- **Passage given**:
Hello ladies and gentlemen, Muldoon here with this week’s toe dipped in the WTF catalog of Hollywood currently streaming online at Netflix Instant. Seriously, I don’t get any kind of kick back/any money or anything from the folks over there, but holy hell what a massive and constantly growing collection of goodies at my/your finger tips. I make a point to check out at least a flick a day and with your help, I’ve witnessed a heavy amount of head scratchingly odd movies.
Before we get too much into today’s bit of fun, a decent number of you fine folks have brought up some great points about the column - I so very much want to point out WTF HOLLYWOOD is not “Lolz. This movie sucks, let’s all just make fun of it” or “Haha, films from the 80’s have silly music and hairstyles.” What is it then? Simple: “How did this film happen?” So I’ll be looking to beef up the background of the films and do a little digging to actually get that answered.
Enough non-movie, let’s get on to the amazingness that is 1986’s SOLARBABIES!
So WTF is SOLARBABIES about?
Set in a post-apocalyptic future, the film picks up with a dried out Earth. After nuclear war dries up the ocean, what’s left is an endless wasteland of sand, dirt, and roller-skating badasses. (Think of a reverse WATERWORLD.) Obviously in this world water = power/money/life and is controlled by an evil group of super elites at a company called “E-Protecorate.” The group takes kiddos and sticks them in an orphanage compound where they’re trained in the ways of policing. “Skateball,” a popular rugby type roller skating basketball kind of game is apparently a big part of their world and here’s where our wacky cast of kids who make up The Solarbabies fit into the mix.
The group’s made up of a few LOST BOYS faces with the insanely gorgeous Jami Gertz and Michael himself: Mr. Jason Patric leading the pack. The film kicks off with a tossed together Skateball game getting busted up and scattering the Solarbabies. The youngest of the group, and also the deafest, takes shelter in a mineshaft where he finds a magical glowing ball that cures his hearing. So four minutes into the movie you find out the kid’s deaf and then a minute later he’s healed by this globe named Bodhi.
The rest of film pretty much is how the Solarbabies use Bodhi to fight the mean corporate nasties at E-Protecorate who want to capture the ball for their own twisted plans.
So how did this get made?
ROAD WARRIOR baby. Bam! Mel Gibson’s first massive role kicked off quite a few post apocalyptic films in the 80’s and more than likely this little flick right here is a direct rip off, intentional or not. Toss in roller skates and a group of attractive young people and there you go.

Saved data entries:

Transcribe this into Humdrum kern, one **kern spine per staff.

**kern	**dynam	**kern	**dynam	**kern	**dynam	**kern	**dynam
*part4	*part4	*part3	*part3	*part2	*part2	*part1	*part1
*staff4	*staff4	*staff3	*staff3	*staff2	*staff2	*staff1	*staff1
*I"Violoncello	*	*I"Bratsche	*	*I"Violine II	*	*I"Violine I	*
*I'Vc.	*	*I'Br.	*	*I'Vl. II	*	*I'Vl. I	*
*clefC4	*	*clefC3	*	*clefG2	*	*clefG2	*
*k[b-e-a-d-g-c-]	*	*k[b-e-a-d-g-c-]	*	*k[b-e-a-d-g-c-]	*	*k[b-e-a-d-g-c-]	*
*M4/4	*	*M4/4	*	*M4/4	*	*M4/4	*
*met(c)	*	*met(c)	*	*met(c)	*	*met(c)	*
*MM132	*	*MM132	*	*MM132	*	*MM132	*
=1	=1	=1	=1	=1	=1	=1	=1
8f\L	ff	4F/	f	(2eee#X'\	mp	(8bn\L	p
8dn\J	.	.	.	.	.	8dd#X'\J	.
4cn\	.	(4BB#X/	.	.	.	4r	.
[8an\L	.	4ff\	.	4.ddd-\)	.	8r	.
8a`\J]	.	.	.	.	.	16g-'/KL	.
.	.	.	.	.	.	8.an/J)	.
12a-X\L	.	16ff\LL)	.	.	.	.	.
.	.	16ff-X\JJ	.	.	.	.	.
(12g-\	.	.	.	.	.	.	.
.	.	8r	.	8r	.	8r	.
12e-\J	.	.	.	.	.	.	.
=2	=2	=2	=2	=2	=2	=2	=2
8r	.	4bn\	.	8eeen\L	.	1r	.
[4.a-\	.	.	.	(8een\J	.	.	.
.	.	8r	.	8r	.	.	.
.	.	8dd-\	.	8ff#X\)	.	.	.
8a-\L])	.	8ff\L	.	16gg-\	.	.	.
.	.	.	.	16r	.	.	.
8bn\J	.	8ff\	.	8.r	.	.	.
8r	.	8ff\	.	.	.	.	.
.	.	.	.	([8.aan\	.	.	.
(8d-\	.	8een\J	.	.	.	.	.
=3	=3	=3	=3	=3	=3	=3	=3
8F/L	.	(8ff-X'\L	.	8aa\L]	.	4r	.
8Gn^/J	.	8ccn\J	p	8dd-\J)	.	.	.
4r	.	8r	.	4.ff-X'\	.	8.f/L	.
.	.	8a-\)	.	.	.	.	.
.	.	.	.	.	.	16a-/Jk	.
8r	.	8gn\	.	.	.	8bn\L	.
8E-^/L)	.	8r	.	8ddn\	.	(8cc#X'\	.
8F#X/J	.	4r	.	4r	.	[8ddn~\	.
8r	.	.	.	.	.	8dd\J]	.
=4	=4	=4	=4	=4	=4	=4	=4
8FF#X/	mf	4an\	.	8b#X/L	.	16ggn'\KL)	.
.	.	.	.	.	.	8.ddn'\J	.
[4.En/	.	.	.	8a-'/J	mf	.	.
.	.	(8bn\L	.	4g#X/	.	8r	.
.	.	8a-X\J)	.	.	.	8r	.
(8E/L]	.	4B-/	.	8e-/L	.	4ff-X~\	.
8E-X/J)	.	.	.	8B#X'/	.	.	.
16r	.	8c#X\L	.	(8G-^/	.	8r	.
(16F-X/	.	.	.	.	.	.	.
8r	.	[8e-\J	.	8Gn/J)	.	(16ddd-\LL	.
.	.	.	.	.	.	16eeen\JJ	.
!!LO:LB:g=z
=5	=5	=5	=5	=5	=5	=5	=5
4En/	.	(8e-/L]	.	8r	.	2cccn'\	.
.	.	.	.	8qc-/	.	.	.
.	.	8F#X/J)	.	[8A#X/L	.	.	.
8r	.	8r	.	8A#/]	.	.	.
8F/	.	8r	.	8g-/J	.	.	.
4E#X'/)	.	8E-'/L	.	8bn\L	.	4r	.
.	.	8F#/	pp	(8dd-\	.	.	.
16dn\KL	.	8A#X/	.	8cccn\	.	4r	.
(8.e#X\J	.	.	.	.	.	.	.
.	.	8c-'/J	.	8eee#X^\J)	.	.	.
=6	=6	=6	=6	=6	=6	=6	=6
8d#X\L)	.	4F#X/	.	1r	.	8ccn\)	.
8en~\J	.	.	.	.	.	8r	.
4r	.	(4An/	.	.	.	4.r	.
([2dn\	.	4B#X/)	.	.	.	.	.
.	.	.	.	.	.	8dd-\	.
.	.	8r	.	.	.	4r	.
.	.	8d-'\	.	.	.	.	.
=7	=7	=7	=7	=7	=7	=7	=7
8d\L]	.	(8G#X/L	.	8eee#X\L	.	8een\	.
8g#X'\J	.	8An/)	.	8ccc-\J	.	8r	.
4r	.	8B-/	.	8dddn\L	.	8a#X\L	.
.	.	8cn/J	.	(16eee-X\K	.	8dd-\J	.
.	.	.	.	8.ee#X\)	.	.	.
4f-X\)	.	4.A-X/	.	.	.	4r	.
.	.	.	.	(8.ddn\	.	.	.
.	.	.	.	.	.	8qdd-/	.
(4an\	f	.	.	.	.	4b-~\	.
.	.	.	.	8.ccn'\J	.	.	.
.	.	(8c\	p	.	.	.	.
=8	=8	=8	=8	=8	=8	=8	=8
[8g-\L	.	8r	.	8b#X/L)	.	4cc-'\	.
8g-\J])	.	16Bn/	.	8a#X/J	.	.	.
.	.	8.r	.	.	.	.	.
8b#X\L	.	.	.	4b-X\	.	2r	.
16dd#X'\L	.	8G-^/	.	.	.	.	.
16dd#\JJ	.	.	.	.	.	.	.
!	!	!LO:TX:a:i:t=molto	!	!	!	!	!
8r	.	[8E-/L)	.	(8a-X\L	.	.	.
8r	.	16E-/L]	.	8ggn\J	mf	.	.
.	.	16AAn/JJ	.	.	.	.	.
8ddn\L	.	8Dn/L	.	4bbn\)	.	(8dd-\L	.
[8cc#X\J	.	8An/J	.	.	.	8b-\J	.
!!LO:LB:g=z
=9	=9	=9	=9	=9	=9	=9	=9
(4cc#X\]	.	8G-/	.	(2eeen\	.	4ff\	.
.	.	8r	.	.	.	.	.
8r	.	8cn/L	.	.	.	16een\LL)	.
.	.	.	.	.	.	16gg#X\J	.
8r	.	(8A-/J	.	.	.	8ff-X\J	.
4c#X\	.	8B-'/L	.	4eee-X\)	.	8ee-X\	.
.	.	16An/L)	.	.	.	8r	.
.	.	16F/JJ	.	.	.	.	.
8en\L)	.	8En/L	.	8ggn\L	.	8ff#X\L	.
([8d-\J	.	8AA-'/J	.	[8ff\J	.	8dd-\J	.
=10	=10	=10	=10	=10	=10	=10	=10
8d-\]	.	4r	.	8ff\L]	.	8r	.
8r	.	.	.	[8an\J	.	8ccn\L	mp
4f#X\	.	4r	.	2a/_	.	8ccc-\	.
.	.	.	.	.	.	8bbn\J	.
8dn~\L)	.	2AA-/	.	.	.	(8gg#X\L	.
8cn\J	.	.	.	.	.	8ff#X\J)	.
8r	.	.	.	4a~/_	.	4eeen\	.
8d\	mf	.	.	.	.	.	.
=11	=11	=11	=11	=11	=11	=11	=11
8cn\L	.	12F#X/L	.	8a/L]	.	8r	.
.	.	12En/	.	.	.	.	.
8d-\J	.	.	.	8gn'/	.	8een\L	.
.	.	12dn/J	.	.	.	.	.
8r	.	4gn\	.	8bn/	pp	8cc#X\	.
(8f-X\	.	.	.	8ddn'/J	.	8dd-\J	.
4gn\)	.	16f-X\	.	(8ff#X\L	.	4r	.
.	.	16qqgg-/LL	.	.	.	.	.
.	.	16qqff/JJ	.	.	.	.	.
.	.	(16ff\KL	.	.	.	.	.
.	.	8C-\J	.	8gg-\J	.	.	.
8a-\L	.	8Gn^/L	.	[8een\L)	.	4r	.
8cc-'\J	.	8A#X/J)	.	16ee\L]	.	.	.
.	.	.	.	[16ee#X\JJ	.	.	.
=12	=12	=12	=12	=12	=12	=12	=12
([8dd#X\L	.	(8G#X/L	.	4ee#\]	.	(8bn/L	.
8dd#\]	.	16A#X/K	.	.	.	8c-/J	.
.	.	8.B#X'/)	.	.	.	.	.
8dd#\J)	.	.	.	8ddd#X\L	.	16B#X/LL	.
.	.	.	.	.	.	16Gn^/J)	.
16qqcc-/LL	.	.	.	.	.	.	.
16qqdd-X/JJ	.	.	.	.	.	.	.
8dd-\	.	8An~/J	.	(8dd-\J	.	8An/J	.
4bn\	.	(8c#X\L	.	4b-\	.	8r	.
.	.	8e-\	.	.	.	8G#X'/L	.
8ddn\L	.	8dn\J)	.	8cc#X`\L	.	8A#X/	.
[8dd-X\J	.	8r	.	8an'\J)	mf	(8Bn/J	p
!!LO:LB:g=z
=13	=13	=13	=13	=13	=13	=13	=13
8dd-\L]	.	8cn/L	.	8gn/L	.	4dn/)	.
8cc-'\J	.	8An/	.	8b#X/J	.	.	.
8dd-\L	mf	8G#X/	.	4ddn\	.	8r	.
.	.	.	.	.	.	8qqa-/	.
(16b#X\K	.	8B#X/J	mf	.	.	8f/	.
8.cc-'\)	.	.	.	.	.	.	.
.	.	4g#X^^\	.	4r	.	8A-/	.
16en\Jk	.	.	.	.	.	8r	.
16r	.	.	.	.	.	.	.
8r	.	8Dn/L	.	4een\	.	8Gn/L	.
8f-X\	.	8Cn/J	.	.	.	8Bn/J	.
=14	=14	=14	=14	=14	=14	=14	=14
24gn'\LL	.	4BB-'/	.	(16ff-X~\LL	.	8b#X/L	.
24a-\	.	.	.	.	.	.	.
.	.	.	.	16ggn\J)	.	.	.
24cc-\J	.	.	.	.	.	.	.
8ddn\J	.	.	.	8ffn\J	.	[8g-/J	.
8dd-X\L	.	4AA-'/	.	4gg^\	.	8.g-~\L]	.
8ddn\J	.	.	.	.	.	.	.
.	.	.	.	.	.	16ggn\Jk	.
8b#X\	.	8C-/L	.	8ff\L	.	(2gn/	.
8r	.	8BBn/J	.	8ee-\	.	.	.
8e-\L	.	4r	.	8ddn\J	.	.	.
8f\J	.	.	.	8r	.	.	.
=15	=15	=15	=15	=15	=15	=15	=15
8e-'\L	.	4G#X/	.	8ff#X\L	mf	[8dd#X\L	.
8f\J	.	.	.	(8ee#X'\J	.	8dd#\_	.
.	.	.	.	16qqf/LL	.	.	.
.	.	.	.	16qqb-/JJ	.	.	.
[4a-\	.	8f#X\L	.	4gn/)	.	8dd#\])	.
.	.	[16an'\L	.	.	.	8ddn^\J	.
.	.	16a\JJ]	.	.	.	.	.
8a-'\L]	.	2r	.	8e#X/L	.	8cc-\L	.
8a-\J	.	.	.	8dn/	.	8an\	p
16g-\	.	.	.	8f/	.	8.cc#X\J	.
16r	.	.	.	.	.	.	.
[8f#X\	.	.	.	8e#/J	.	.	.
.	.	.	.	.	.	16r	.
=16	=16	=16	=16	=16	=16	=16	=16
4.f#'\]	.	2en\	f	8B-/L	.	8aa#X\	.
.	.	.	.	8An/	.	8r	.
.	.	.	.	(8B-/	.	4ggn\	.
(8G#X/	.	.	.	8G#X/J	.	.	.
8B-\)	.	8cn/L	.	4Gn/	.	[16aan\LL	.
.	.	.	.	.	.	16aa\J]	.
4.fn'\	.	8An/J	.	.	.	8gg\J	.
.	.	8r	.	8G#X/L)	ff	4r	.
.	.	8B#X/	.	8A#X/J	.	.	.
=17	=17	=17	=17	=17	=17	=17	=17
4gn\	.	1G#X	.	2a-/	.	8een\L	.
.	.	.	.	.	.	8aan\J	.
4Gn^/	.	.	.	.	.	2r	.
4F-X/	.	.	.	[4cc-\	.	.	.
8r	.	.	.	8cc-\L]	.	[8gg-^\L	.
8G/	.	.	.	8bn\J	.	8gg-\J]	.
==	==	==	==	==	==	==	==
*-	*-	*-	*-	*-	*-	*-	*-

- **Task list**:
A - Can you copy the stretch of the Solarbabies column from "So WTF is SOLARBABIES" through "into the mix." word for word?
B - Does the Solarbabies column agree with each statement below? Answer yes or no for each and quote the words that decide it. (i) The film came out in 1986. (ii) The youngest Solarbaby finds the glowing ball inside the orphanage compound. (iii) The columnist receives money from Netflix.

- **Correct answers**:
A -
So WTF is SOLARBABIES about?
Set in a post-apocalyptic future, the film picks up with a dried out Earth. After nuclear war dries up the ocean, what’s left is an endless wasteland of sand, dirt, and roller-skating badasses. (Think of a reverse WATERWORLD.) Obviously in this world water = power/money/life and is controlled by an evil group of super elites at a company called “E-Protecorate.” The group takes kiddos and sticks them in an orphanage compound where they’re trained in the ways of policing. “Skateball,” a popular rugby type roller skating basketball kind of game is apparently a big part of their world and here’s where our wacky cast of kids who make up The Solarbabies fit into the mix.

B -
(i) Yes: "1986’s SOLARBABIES!"
(ii) No: "takes shelter in a mineshaft where he finds a magical glowing ball that cures his hearing"
(iii) No: "I don’t get any kind of kick back/any money or anything from the folks over there"